PROMPT — Before printing the listing, strip out its pictures and keep everything else exact.

DATA BLOCK —
********

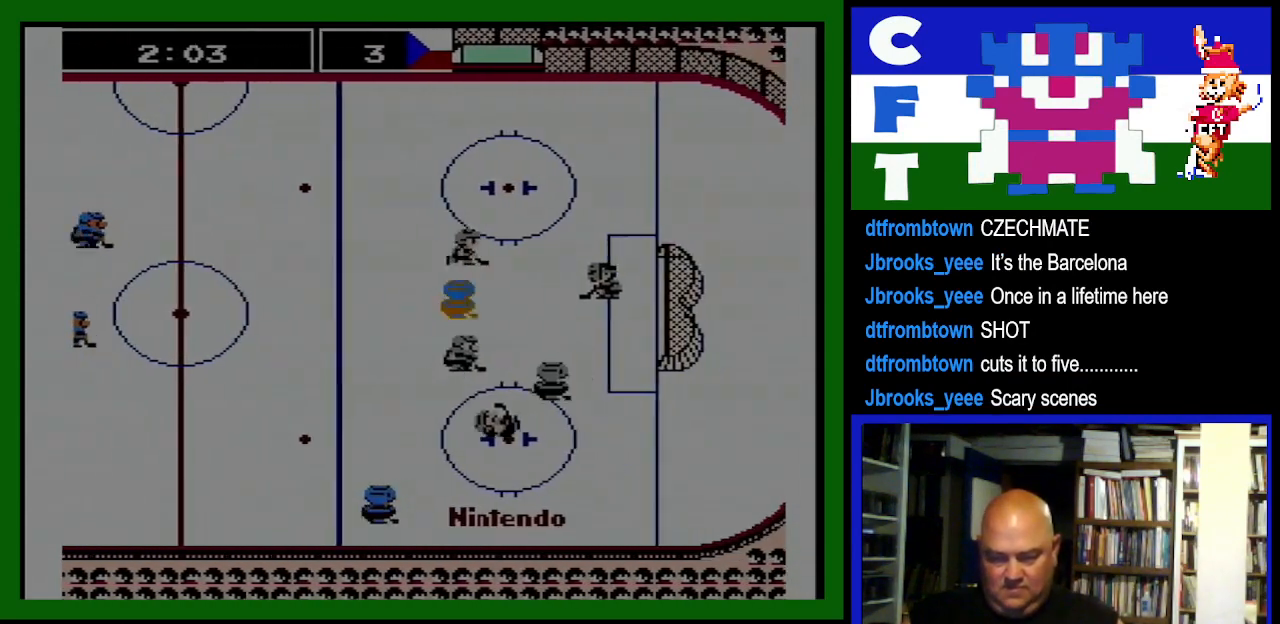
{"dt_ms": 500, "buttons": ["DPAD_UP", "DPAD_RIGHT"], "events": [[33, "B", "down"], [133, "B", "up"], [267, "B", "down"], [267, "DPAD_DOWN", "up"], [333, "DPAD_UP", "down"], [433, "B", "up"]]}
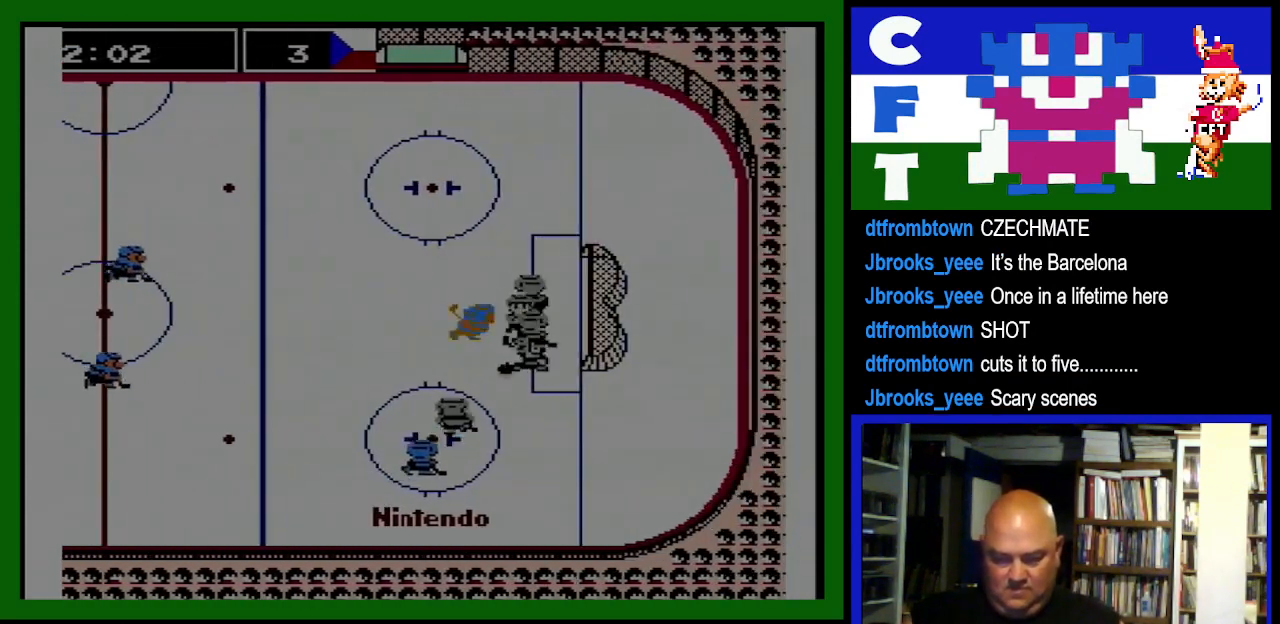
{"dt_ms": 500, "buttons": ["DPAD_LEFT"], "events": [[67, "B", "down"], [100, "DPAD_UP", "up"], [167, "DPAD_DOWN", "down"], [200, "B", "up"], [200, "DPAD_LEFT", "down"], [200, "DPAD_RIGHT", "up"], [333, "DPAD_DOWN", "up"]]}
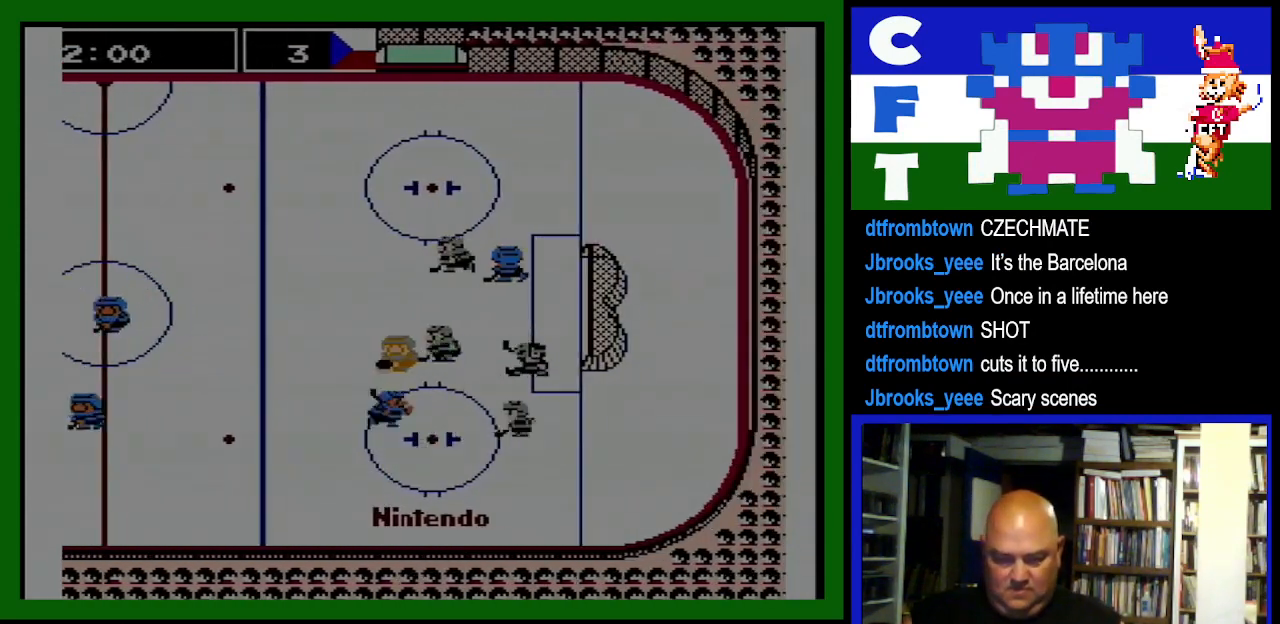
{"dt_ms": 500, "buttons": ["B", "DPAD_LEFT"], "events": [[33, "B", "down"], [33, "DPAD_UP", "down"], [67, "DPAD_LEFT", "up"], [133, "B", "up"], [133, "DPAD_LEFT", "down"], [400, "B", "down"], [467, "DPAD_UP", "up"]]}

********

RESPONSE —
{"dt_ms": 500, "buttons": ["DPAD_UP", "DPAD_RIGHT"], "events": [[33, "B", "down"], [133, "B", "up"], [267, "B", "down"], [267, "DPAD_DOWN", "up"], [333, "DPAD_UP", "down"], [433, "B", "up"]]}
{"dt_ms": 500, "buttons": ["DPAD_LEFT"], "events": [[67, "B", "down"], [100, "DPAD_UP", "up"], [167, "DPAD_DOWN", "down"], [200, "B", "up"], [200, "DPAD_LEFT", "down"], [200, "DPAD_RIGHT", "up"], [333, "DPAD_DOWN", "up"]]}
{"dt_ms": 500, "buttons": ["B", "DPAD_LEFT"], "events": [[33, "B", "down"], [33, "DPAD_UP", "down"], [67, "DPAD_LEFT", "up"], [133, "B", "up"], [133, "DPAD_LEFT", "down"], [400, "B", "down"], [467, "DPAD_UP", "up"]]}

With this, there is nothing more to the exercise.